-- Task requirements --
Would you transcribe the data word for word?

=== Records for the task ===

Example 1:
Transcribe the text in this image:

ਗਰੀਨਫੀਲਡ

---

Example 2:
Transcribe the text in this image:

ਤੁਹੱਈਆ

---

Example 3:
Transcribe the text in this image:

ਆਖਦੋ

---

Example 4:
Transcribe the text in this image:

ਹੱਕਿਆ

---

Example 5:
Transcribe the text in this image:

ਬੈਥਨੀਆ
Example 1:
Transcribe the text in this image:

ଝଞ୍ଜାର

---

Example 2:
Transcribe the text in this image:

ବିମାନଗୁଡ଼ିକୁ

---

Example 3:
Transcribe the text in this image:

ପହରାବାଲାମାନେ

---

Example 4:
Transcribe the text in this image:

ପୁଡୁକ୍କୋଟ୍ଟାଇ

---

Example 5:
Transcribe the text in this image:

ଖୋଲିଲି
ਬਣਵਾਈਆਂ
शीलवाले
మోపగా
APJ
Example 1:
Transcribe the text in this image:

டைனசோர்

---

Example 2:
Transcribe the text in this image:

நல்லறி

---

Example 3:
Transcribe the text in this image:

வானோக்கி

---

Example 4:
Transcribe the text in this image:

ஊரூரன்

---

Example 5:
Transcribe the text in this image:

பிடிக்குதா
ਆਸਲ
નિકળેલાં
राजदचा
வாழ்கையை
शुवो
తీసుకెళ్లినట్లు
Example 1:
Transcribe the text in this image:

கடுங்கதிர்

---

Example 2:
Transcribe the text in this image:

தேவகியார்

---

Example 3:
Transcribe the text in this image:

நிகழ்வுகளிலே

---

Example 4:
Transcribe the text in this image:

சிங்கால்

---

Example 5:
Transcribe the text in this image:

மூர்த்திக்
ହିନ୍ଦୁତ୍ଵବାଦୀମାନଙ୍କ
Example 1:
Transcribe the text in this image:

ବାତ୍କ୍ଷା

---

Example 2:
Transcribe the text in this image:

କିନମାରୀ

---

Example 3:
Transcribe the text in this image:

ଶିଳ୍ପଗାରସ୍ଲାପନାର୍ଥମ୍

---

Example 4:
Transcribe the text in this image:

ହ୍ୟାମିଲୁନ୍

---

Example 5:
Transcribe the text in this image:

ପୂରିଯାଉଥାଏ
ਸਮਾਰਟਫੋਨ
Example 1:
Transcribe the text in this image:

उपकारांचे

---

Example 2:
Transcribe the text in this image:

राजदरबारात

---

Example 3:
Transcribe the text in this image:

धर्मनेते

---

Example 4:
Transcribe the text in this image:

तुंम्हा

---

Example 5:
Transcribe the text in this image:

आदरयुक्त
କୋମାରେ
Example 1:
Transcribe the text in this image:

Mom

===

-- Reply --
Example 1:
Transcribe the text in this image:

ਗਰੀਨਫੀਲਡ

---

Example 2:
Transcribe the text in this image:

ਤੁਹੱਈਆ

---

Example 3:
Transcribe the text in this image:

ਆਖਦੋ

---

Example 4:
Transcribe the text in this image:

ਹੱਕਿਆ

---

Example 5:
Transcribe the text in this image:

ਬੈਥਨੀਆ
Example 1:
Transcribe the text in this image:

ଝଞ୍ଜାର

---

Example 2:
Transcribe the text in this image:

ବିମାନଗୁଡ଼ିକୁ

---

Example 3:
Transcribe the text in this image:

ପହରାବାଲାମାନେ

---

Example 4:
Transcribe the text in this image:

ପୁଡୁକ୍କୋଟ୍ଟାଇ

---

Example 5:
Transcribe the text in this image:

ଖୋଲିଲି
ਬਣਵਾਈਆਂ
शीलवाले
మోపగా
APJ
Example 1:
Transcribe the text in this image:

டைனசோர்

---

Example 2:
Transcribe the text in this image:

நல்லறி

---

Example 3:
Transcribe the text in this image:

வானோக்கி

---

Example 4:
Transcribe the text in this image:

ஊரூரன்

---

Example 5:
Transcribe the text in this image:

பிடிக்குதா
ਆਸਲ
નિકળેલાં
राजदचा
வாழ்கையை
शुवो
తీసుకెళ్లినట్లు
Example 1:
Transcribe the text in this image:

கடுங்கதிர்

---

Example 2:
Transcribe the text in this image:

தேவகியார்

---

Example 3:
Transcribe the text in this image:

நிகழ்வுகளிலே

---

Example 4:
Transcribe the text in this image:

சிங்கால்

---

Example 5:
Transcribe the text in this image:

மூர்த்திக்
ହିନ୍ଦୁତ୍ଵବାଦୀମାନଙ୍କ
Example 1:
Transcribe the text in this image:

ବାତ୍କ୍ଷା

---

Example 2:
Transcribe the text in this image:

କିନମାରୀ

---

Example 3:
Transcribe the text in this image:

ଶିଳ୍ପଗାରସ୍ଲାପନାର୍ଥମ୍

---

Example 4:
Transcribe the text in this image:

ହ୍ୟାମିଲୁନ୍

---

Example 5:
Transcribe the text in this image:

ପୂରିଯାଉଥାଏ
ਸਮਾਰਟਫੋਨ
Example 1:
Transcribe the text in this image:

उपकारांचे

---

Example 2:
Transcribe the text in this image:

राजदरबारात

---

Example 3:
Transcribe the text in this image:

धर्मनेते

---

Example 4:
Transcribe the text in this image:

तुंम्हा

---

Example 5:
Transcribe the text in this image:

आदरयुक्त
କୋମାରେ
Example 1:
Transcribe the text in this image:

Mom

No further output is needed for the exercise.